Tendemos a creernos demasiado a nosotros mismos. Si llegamos irritables al trabajo, es fácil que pasemos un buen rato rumiando nuestros problemas laborales y concluyamos que estamos hartos de ese empleo. Pero quizá lo único que ocurre es que hemos dormido mal o hace mucho calor. La interpretación de lo que pasa nos amarga más que los propios sucesos negativos. Nuestra vida y nuestra psique no van unidas inevitablemente: podemos estar resentidos sin que nadie nos haya hecho nada, y también podemos sufrir agresiones y perdonar.

6. Libera tu ira


Es normal que la sientas cuando no logras lo que deseas. Pero si se acumula, ese rencor se convierte en amargura: contra los demás (mal carácter) o contra nosotros mismos (depresión). Busca espacios para canalizar el resentimiento: practica un deporte duro, rebélate contra una injusticia, grita cuando abusan de ti... Pero elige la ocasión: si exteriorizas la furia en un momento inadecuado, sumarás más pesar.

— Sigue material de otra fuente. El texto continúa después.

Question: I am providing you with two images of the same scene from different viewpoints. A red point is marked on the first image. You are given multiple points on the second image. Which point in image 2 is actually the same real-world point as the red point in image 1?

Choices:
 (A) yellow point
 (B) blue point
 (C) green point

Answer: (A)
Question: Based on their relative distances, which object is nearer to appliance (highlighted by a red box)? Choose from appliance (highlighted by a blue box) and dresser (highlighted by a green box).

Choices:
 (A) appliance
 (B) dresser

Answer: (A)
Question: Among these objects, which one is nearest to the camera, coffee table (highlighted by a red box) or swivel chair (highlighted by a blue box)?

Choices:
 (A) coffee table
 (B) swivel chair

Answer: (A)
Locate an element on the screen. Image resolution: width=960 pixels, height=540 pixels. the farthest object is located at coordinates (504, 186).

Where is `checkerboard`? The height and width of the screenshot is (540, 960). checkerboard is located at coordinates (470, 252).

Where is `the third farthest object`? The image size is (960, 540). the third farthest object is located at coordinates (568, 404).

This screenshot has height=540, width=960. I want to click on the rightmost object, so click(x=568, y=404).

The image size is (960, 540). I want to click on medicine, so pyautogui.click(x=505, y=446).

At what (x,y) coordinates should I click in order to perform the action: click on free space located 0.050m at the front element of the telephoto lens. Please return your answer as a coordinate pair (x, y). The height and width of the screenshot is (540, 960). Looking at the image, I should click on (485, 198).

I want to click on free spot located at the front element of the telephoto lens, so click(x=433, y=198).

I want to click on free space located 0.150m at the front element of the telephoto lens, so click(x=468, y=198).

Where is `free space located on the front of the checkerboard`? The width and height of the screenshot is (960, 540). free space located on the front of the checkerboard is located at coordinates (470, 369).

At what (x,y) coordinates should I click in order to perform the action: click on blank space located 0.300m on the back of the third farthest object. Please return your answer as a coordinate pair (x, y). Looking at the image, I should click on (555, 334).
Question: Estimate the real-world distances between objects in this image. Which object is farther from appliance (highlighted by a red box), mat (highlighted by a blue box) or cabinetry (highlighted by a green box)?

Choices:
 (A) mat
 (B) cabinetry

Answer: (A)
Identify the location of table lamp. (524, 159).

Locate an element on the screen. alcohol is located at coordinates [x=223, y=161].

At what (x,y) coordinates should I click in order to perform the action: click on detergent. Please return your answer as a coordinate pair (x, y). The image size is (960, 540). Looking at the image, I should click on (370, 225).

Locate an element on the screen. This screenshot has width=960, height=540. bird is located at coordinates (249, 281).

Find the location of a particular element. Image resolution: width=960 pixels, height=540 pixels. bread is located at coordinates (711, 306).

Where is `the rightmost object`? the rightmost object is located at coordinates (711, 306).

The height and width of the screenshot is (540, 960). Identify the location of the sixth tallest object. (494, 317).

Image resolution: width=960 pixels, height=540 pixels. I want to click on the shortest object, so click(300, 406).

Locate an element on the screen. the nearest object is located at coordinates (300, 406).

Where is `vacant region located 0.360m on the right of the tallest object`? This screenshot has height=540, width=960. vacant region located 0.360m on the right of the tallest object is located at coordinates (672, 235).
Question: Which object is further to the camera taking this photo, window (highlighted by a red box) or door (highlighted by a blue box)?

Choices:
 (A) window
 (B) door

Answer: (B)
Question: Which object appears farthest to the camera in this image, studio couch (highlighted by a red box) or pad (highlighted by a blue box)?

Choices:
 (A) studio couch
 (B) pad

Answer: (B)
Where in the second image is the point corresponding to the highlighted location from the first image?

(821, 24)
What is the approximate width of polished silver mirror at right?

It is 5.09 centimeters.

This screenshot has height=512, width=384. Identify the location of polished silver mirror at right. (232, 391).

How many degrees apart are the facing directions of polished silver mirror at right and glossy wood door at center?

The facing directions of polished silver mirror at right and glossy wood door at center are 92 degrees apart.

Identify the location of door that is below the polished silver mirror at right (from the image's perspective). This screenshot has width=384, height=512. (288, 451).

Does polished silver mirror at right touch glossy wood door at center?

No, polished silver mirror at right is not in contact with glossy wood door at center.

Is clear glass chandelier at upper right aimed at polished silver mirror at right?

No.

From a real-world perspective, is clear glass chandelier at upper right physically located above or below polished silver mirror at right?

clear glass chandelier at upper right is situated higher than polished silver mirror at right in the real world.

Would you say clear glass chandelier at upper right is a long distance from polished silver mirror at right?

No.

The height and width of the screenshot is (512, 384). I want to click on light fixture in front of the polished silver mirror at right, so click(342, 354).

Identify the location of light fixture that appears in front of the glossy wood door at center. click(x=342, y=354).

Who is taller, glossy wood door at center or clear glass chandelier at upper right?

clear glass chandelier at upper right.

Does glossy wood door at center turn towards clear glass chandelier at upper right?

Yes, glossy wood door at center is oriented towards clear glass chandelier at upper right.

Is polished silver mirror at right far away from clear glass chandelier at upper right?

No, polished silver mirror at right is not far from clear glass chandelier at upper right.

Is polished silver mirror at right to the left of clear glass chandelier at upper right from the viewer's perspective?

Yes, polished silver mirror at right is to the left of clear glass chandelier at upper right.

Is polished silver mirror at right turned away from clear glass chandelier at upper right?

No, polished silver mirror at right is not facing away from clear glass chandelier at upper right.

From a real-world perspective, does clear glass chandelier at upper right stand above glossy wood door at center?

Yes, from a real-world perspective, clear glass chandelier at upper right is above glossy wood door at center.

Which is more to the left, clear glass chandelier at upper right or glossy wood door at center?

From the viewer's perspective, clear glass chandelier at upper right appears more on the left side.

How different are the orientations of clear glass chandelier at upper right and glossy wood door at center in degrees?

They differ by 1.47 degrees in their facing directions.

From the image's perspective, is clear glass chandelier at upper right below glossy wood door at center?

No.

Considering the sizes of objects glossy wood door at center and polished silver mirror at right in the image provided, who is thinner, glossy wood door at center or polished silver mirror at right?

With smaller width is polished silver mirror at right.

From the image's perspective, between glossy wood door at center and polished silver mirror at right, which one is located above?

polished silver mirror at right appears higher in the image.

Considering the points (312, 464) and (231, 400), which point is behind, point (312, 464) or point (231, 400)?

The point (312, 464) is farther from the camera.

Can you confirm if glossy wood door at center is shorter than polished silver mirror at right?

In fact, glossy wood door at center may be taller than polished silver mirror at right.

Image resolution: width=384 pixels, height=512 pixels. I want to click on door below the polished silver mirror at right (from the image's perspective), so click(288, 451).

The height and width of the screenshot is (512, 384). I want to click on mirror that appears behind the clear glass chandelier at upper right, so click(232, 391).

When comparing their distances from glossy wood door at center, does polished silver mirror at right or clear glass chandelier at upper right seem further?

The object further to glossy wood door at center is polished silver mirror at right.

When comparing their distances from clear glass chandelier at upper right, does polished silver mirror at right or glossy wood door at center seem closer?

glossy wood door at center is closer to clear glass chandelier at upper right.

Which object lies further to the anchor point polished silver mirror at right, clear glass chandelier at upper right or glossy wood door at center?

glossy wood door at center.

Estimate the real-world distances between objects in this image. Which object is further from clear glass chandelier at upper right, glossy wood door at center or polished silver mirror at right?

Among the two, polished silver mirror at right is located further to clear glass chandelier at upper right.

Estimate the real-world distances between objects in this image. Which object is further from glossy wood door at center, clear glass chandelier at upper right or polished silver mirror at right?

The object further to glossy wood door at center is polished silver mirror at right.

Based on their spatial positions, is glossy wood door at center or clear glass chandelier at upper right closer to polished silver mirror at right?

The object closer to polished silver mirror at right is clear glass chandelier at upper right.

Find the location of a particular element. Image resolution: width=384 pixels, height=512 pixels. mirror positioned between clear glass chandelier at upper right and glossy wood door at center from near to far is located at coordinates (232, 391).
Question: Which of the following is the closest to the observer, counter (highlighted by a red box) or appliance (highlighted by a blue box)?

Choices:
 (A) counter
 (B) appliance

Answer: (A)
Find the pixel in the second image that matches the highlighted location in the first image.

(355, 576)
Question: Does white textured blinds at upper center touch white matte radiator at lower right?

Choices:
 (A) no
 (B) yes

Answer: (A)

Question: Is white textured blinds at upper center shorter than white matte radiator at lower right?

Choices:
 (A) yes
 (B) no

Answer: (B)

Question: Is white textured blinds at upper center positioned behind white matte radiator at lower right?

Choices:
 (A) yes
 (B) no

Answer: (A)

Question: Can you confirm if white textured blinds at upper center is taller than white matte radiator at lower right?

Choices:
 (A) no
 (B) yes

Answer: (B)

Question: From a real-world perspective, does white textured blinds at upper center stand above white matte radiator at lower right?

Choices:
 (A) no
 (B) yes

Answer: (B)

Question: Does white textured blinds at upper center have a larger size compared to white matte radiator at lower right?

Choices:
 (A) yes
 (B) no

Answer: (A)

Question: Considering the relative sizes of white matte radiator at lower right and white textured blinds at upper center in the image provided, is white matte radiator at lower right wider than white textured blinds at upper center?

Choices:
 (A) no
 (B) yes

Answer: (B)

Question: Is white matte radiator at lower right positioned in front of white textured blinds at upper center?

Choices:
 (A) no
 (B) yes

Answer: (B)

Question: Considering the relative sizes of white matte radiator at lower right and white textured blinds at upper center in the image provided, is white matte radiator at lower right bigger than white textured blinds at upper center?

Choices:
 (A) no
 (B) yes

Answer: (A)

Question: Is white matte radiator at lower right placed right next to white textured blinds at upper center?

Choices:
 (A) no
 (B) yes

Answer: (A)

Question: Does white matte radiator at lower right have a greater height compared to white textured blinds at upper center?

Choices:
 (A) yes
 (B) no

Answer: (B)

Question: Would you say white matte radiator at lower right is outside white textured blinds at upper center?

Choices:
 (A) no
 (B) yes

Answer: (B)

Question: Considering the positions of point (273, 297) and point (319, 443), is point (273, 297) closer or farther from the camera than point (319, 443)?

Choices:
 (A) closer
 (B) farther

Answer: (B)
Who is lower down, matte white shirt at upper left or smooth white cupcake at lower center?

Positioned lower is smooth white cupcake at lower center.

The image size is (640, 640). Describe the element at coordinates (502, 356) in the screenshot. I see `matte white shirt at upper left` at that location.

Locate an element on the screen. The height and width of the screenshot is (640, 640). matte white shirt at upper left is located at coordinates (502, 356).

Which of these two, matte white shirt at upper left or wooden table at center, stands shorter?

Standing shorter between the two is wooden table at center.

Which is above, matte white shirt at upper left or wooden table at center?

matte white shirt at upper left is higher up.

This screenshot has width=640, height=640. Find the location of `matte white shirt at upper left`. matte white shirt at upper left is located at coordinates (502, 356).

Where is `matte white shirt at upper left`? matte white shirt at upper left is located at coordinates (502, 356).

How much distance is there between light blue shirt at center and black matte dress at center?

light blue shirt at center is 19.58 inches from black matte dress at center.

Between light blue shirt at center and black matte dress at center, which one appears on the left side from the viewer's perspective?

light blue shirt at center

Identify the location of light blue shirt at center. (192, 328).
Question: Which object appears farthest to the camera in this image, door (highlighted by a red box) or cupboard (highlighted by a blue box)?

7. No te contagies de la furia ajena


Personas con poder sobre nosotros (jefes, profesores, clientes…) que lo usan para desahogarse; individuos que se dejan llevar por sus impulsos a la mínima; agoreros a los que encanta que las cosas vayan mal porque eso ratifica sus ideas… Nos rodean propagadores del mal humor que nos incitan a la venganza. Evítalos.

8. Perdónate


Ojo con las expectativas demasiado altas. Muchos amargados son muy autoexigentes y a menudo comprueban que no pueden dar tanto o que no se recompensan sus esfuerzos. Necesitas autoestima incondicional, que te permite quererte aunque hagas mal algunas cosas.

9. Sé más asertivo


La capacidad de mantener una comunicación igualitaria (sabiendo decir no, poniendo nuestros derechos a la misma altura que los ajenos, comunicando nuestros deseos y opiniones...) ayuda a no acumular afrentas que nos llevan al resentimiento. Esta aptitud se cultiva afrontando las situaciones interpersonales que nos tensan: en vez de evitarlas, es útil enfrentarnos a ellas tratando de comunicarnos de la forma más asertiva posible.

10. Cuenta tu pasado sin rencor


No puedes cambiar lo que te ha pasado, pero sí contarlo de otra forma. Si hablas –y te hablas– sin victimismo, transmites que llevas las riendas de tu vida y que solo miras al pasado para aprender de sus enseñanzas. Hazlo y eliminarás gran parte del resentimiento.